First home buyer levels have dropped to five-year lows despite record-breaking overall housing finance and lowered interest rates.
While housing finance reached a fresh record of $32.8 billion in July, first home buyer home loan commitments as a percentage of total owner occupied housing finance commitments fell to 15.4% from 15.8% in June 2015, according to ABS Housing Data, despite two official interest rate cuts earlier in the year.
The average loan size for all owner occupied housing commitments jumped $9,500 to $364,400 while the average loan size for first home buyers rose just $900 to $341,200.
Further, fixed-rate loans as a proportion of all new home loans fell to 10% in July - the lowest level since 2012 - as borrowers took advantage of record low variable interest rates.

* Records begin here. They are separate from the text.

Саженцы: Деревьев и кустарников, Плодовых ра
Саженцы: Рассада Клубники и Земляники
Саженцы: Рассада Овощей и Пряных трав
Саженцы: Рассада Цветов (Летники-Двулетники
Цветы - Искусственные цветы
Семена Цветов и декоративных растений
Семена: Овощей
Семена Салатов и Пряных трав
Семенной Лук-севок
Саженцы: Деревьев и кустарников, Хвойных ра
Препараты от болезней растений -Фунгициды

In the same month, the value of new home loans taken for owner occupier housing rose 2.2% to a record $19.3, while the value of investment housing loans rose 0.5% to $13.6 billion, taking the total value of home loans written in the month to a record $32.8 billion.
The total value of outstanding home loans written by banks and other authorised deposit-taking institutions (ADIs) hit a fresh record of $1.4 trillion, made up of $863.9 billion in home loans to owner occupiers and another $549.4 billion to investors.

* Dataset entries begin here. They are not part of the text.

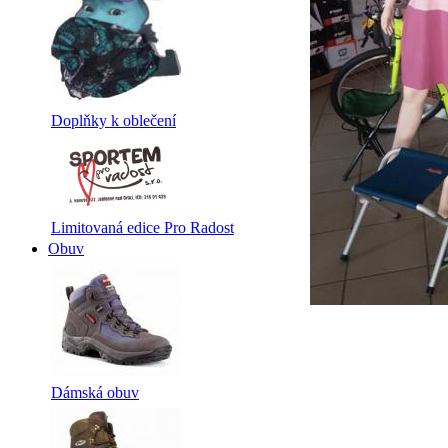
Doplňky k oblečení
Limitovaná edice Pro Radost
Obuv
Dámská obuv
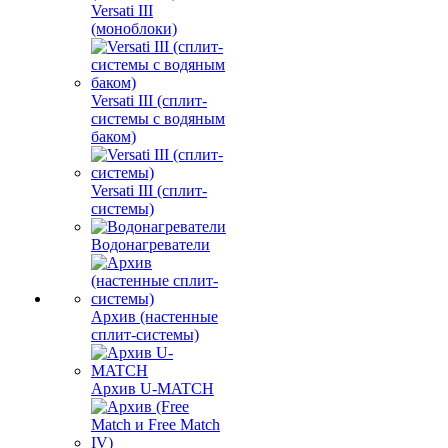
Versati III
(моноблоки)
Versati III (сплит-
системы с водяным
баком)
Versati III (сплит-
системы)
Водонагреватели
Архив (настенные
сплит-системы)
Архив U-MATCH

Meanwhile, the Adelaide Bank/Real Estate Institute of Australia Housing Affordability Report shows improved housing affordability nationally in the second quarter of this year, with the proportion of income required to meet loan repayments falling by 0.5 percentage points to 30.3%.
Amanda Watt, head of combined charity and finance firm act., said the latest statistics demonstrate that improved affordability in some Australian capital cities was luring more owner occupiers and investors into the market, despite first home buyers still struggling to raise a deposit and service a mortgage.

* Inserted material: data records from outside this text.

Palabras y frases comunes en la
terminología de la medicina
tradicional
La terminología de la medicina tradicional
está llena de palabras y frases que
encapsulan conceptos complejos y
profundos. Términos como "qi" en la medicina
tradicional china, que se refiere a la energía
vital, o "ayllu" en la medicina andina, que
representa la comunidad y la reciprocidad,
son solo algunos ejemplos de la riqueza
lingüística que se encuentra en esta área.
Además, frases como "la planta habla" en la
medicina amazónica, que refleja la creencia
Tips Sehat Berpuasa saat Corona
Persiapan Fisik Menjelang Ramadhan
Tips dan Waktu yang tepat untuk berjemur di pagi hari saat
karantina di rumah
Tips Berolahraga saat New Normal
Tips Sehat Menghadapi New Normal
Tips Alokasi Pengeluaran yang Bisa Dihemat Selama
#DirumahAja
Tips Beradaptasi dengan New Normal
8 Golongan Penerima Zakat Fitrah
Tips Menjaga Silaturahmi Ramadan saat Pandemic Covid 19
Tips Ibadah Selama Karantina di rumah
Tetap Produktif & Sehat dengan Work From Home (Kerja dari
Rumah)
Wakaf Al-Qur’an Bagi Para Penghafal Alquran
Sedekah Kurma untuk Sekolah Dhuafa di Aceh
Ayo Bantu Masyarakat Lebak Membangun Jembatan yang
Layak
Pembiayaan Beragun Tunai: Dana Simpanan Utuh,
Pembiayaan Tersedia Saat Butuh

“Younger Australians and investors are being attracted into the property market, with the number of home sellers exceeding buyers in some of Australia's smaller cities, which is leading to lower prices and improved affordability in many locations.
“While Sydney house prices are very high, with a median around $1 million, we are seeing a pull-back in some cities like Darwin and Perth, which has pushed down house prices. Along with lower interest rates, this has made owning your own home more achievable.
“Looking ahead, we could see a stabilisation of house prices in coming months in Sydney and Melbourne, with the recent volatility in share markets likely to subdue some activity in property markets to a degree as some investors realise losses on the equity portfolios,” Watt said.